BP Marsh's investment in Nexus Underwriting, an independent specialty Managing General Agency (MGA), founded in 2008, is also doing well. Tim Coles, previously the boss of highly regarded Howden Broking Group, was appointed as chief executive last year with the mandate of developing Nexus into a business capable of writing $250m (£162m) of profitable speciality business within three years. He’s moving the business in the right direction as premium income is forecast to rise from $85m in 2014 to $110m in 2016. Having taken a 5 per cent stake in Nexus in August 2014, and raised its holding to 9.8 per cent in June 2015, BP Marsh raised its stake further to 13.7 per cent at a cost of £1.47m in December last year. The shareholding has been revalued at £6m, or 33 per cent above cost.

Of course, not all investments have performed so well and the company has a £1.8m total exposure to Walsingham Motor Insurance, a niche MGA. The company got into “a spot of bother” and is being resuscitated at the moment with the assistance of BP Marsh's senior directors, albeit Mr Marsh is positive about BP Marsh recovering its investment.

Sum-of-the parts valuation

But frankly when its three largest investments - Besso, LEBC and Nexus – are doing so well, then it can afford that odd poor performing investment. In total, these three equity holdings account for 50 per cent of BP Marsh’s net asset value, a sum worth 121p a share. Proforma cash post the sale of the £7.3m stake in Hyperion accounts for a further 20 per cent of book value, or 48p a share. In other words, the current share price is in effect fully backed by the equity investments in Besso, LEBC and Nexus and proforma cash.

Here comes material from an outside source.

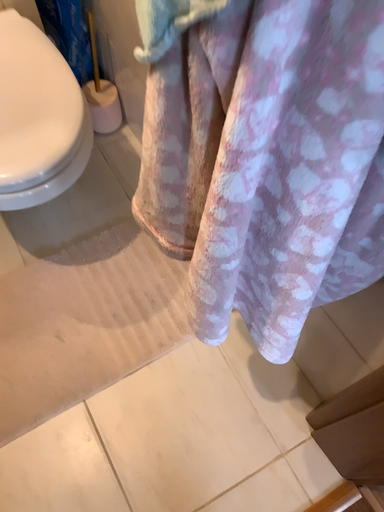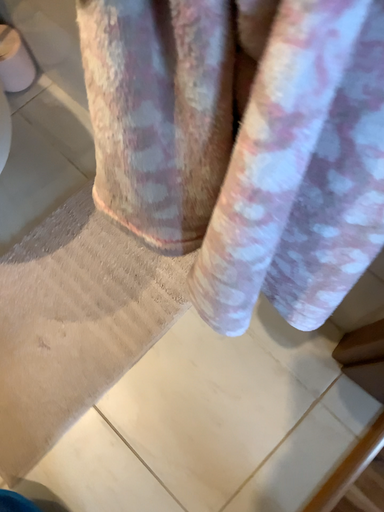
Question: Which way did the camera rotate in the video?

Choices:
 (A) rotated downward
 (B) rotated upward

Answer: (A)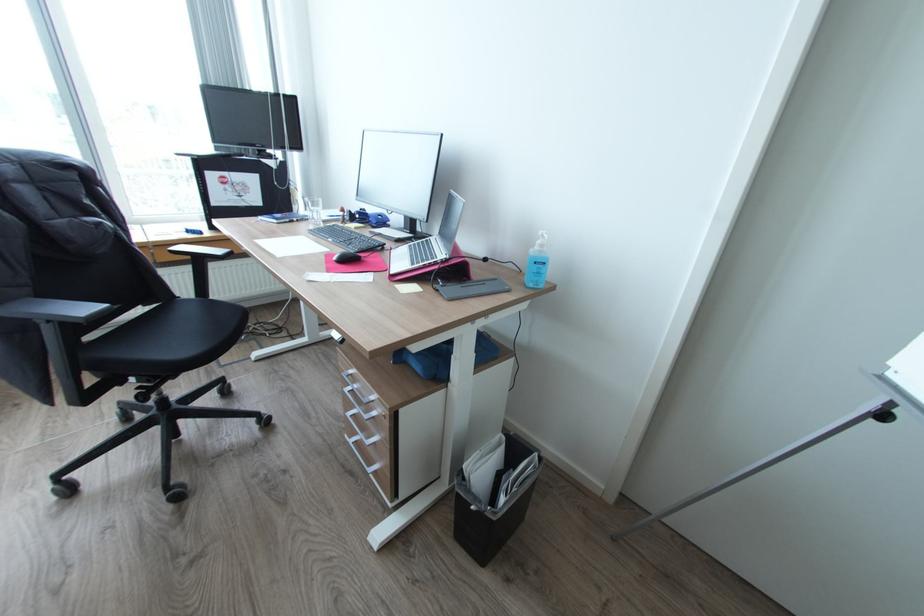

This means that a £14.6m loan portfolio to investee companies worth 50p a share is in the price for free even though £6m of the £14.6m of loans outstanding is a loan made to Hyperion which earns annual interest of £450,000 and is due for repayment in October 2017, or sooner if Hyperion goes down the route of an IPO. A £2.3m loan to Besso and a £1m loan to LEBC account for about 22 per cent of BP Marsh’s loan book so offer further solid asset backing. In other words, two thirds of the loan book is invested in its top performing investments.

Furthermore, with BP Marsh’s share price trading on a 30 per cent discount to book value of 243p a share, we are also getting a free ride on the other 10 equity investments the company has made. It’s an anomalous valuation for a company that has delivered compound annual growth of 11.4 per cent in its net assets since 1990 and produced a total shareholder return of almost 22 per cent in the past two financial years. There is a decent payout to shareholders too as BP Marsh's shares offer a prospective dividend yield of 2 per cent.

I would also flag up that the company has been using its cash rich balance sheet to make net asset value accretive share buy backs to narrow the share price discount to book value. This acts as a floor to the share price as every time the discount widens too far, the company steps into the open market and repurchases shares.

New target price

Needless to say, I remain positive on the investment case, having last updated the investment case at 157p (‘Primed for investment gains’, 10 Feb 2016). In fact, I have nudged up my target price from 190p to 200p a share. Analyst Barrie Cornes at broking house Panmure Gordon is positive too, having raised his target from 180p to 194p post yesterday's full-year results, implying a 20 per cent share price discount to book value. With the shares in blue sky territory, and prospects of corporate activity for its investee companies, I feel both our targets could yet prove conservative.

On a bid-offer spread of 167p to 170p, valuing BP Marsh’s equity at £49.5m, or 30 per cent below book value of £70.8m, I continue to rate the shares a value buy.